Les mères et les médecins craignent les conséquences de la fermeture obstétricale de Gander

Les mères et les médecins craignent les conséquences de la fermeture obstétricale de Gander

Chelsey Earle ne se souvient pas de grand-chose. À cause d’une douleur aveuglante, elle se souvient avoir dit à son partenaire, Tyler Wicks, de ralentir au cas où ils heurteraient un orignal. Elle se souvient que le médecin des urgences lui avait dit qu’il n’avait pas donné naissance à un bébé depuis longtemps. Elle se souvient du trajet en ambulance vers un autre hôpital, où son fils est finalement né.

Grayson Wicks est né fin août après un travail chaotique qui, selon Earle, met en évidence la lutte que certaines familles ont dû affronter à la suite d’une fermeture obstétricale à Gander. Elle rejoint un chœur croissant de voix – y compris le personnel de l’hôpital – qui plaident pour la réouverture de l’unité, malgré une recommandation de la fermer définitivement.

“Après avoir tellement souffert et ne pas avoir pris de médicaments ou quoi que ce soit, et l’inquiétude de savoir si quelque chose devait arriver avec moi ou lui … tellement de choses me traversaient l’esprit”, a déclaré Earle depuis sa maison à Badger’s Quay, à New-Wes-Valley sur la côte nord-est de Terre-Neuve.
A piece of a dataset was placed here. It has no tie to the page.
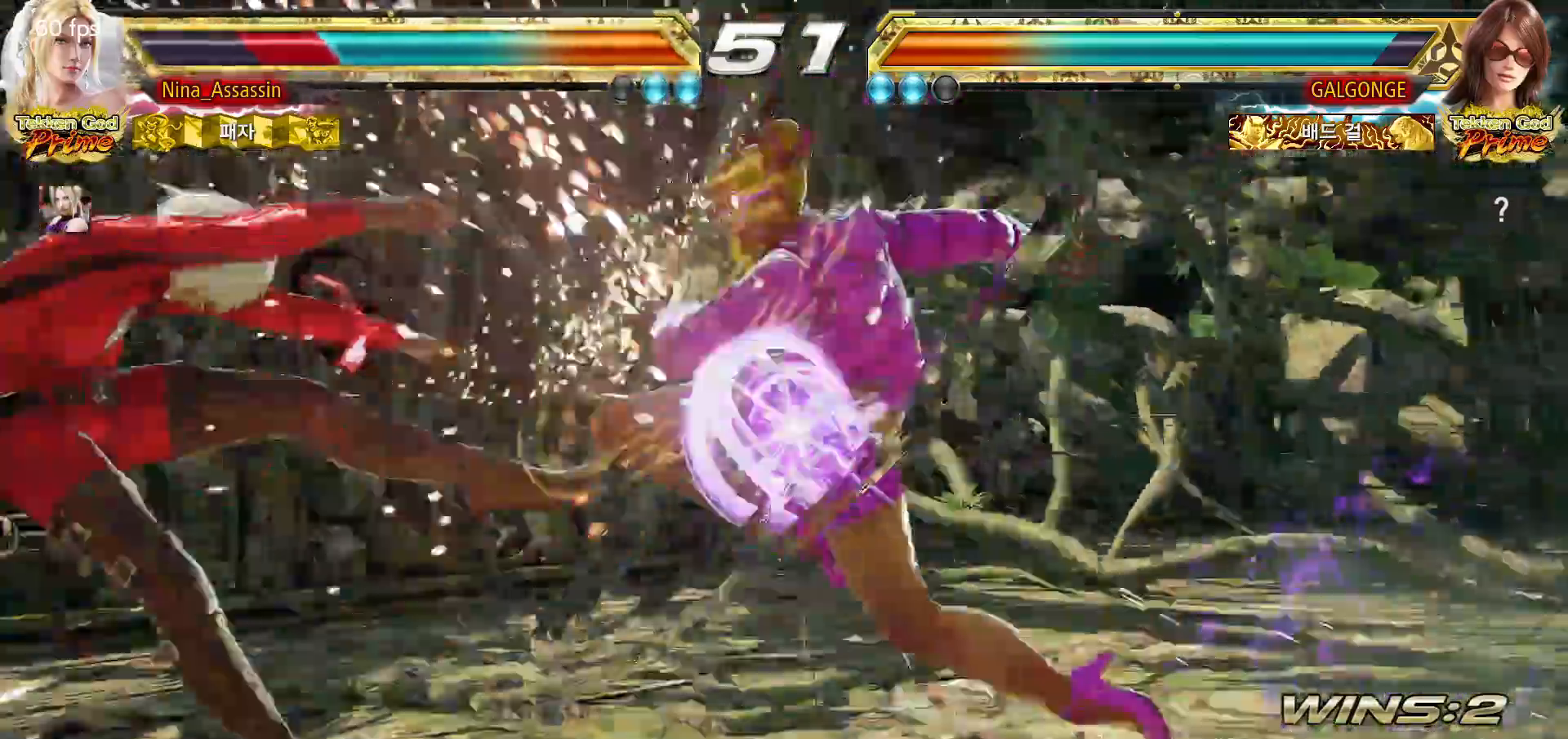
{"buttons": ["SQUARE"], "left_stick": "center", "events": [[17, "SQUARE", "up"], [67, "TRIANGLE", "down"], [117, "TRIANGLE", "up"], [150, "SQUARE", "down"], [200, "SQUARE", "up"], [250, "TRIANGLE", "down"], [283, "TRIANGLE", "up"], [333, "SQUARE", "down"], [383, "SQUARE", "up"], [417, "TRIANGLE", "down"], [467, "TRIANGLE", "up"], [500, "SQUARE", "down"]]}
Avant son accouchement, Earle a eu un faux travail. Avec Wicks au volant, le couple a parcouru 2 heures et demie de route entre leur domicile et l’hôpital de Grand Falls-Windsor. Ils sont passés devant un hôpital en chemin à Gander parce que l’unité d’obstétrique était fermée.

Après une semaine à Grand Falls-Windsor, le couple a décidé de rentrer chez lui. Cette nuit-là, le travail d’Earle a commencé et cette fois, elle n’a pas pu se rendre à Grand Falls-Windsor.

Wicks a déclaré qu’ils avaient viré à l’hôpital de Gander et qu’on leur avait dit qu’Earle était trop loin pour obtenir une péridurale.

“Alors ils préparaient tout pour livrer, ils pensaient que c’était le moment”, a déclaré Wicks. “C’est là que tout est allé dans la merde.”

Earle a donné naissance à Grayson, son troisième enfant, au centre de santé régional du centre de Terre-Neuve. (Soumis par Chelsey Earle)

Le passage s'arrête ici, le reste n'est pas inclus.